◆ **Objective**: Please convert the records into a Markdown table with the columns "Row" and "Line", numbering each line of the records and omitting any blank lines.

Lines of data:
start

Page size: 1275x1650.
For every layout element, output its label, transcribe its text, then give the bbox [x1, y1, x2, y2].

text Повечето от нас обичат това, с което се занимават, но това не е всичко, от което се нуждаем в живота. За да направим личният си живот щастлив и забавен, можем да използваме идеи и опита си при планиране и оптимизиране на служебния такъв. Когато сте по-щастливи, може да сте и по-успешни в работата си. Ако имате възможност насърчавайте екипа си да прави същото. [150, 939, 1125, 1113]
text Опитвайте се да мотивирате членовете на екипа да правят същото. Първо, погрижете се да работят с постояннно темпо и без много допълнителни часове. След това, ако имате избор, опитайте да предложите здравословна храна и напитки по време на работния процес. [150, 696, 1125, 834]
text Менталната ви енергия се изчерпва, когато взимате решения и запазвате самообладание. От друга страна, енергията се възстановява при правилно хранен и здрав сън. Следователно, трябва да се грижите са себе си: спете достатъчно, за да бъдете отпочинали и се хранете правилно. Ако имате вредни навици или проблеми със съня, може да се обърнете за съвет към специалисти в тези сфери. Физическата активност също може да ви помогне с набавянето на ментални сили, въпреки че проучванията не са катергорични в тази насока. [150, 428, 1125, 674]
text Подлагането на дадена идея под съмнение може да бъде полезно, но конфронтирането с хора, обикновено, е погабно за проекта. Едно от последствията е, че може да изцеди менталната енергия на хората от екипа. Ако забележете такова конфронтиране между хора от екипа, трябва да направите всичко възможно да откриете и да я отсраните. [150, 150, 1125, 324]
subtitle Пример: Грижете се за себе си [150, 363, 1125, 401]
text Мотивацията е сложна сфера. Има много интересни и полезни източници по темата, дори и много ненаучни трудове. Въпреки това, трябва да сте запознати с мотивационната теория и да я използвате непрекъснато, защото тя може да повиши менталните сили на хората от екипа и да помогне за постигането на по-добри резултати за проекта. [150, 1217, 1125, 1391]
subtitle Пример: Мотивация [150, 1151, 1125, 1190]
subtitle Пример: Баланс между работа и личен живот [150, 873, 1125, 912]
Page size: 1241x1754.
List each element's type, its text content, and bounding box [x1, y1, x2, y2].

end

◆ **Response to the task**:
| Row | Line |
|---|---|
| 1 | Page size: 1275x1650. |
| 2 | For every layout element, output its label, transcribe its text, then give the bbox [x1, y1, x2, y2]. |
| 3 | text Повечето от нас обичат това, с което се занимават, но това не е всичко, от което се нуждаем в живота. За да направим личният си живот щастлив и забавен, можем да използваме идеи и опита си при планиране и оптимизиране на служебния такъв. Когато сте по-щастливи, може да сте и по-успешни в работата си. Ако имате възможност насърчавайте екипа си да прави същото. [150, 939, 1125, 1113] |
| 4 | text Опитвайте се да мотивирате членовете на екипа да правят същото. Първо, погрижете се да работят с постояннно темпо и без много допълнителни часове. След това, ако имате избор, опитайте да предложите здравословна храна и напитки по време на работния процес. [150, 696, 1125, 834] |
| 5 | text Менталната ви енергия се изчерпва, когато взимате решения и запазвате самообладание. От друга страна, енергията се възстановява при правилно хранен и здрав сън. Следователно, трябва да се грижите са себе си: спете достатъчно, за да бъдете отпочинали и се хранете правилно. Ако имате вредни навици или проблеми със съня, може да се обърнете за съвет към специалисти в тези сфери. Физическата активност също може да ви помогне с набавянето на ментални сили, въпреки че проучванията не са катергорични в тази насока. [150, 428, 1125, 674] |
| 6 | text Подлагането на дадена идея под съмнение може да бъде полезно, но конфронтирането с хора, обикновено, е погабно за проекта. Едно от последствията е, че може да изцеди менталната енергия на хората от екипа. Ако забележете такова конфронтиране между хора от екипа, трябва да направите всичко възможно да откриете и да я отсраните. [150, 150, 1125, 324] |
| 7 | subtitle Пример: Грижете се за себе си [150, 363, 1125, 401] |
| 8 | text Мотивацията е сложна сфера. Има много интересни и полезни източници по темата, дори и много ненаучни трудове. Въпреки това, трябва да сте запознати с мотивационната теория и да я използвате непрекъснато, защото тя може да повиши менталните сили на хората от екипа и да помогне за постигането на по-добри резултати за проекта. [150, 1217, 1125, 1391] |
| 9 | subtitle Пример: Мотивация [150, 1151, 1125, 1190] |
| 10 | subtitle Пример: Баланс между работа и личен живот [150, 873, 1125, 912] |
| 11 | Page size: 1241x1754. |
| 12 | List each element's type, its text content, and bounding box [x1, y1, x2, y2]. |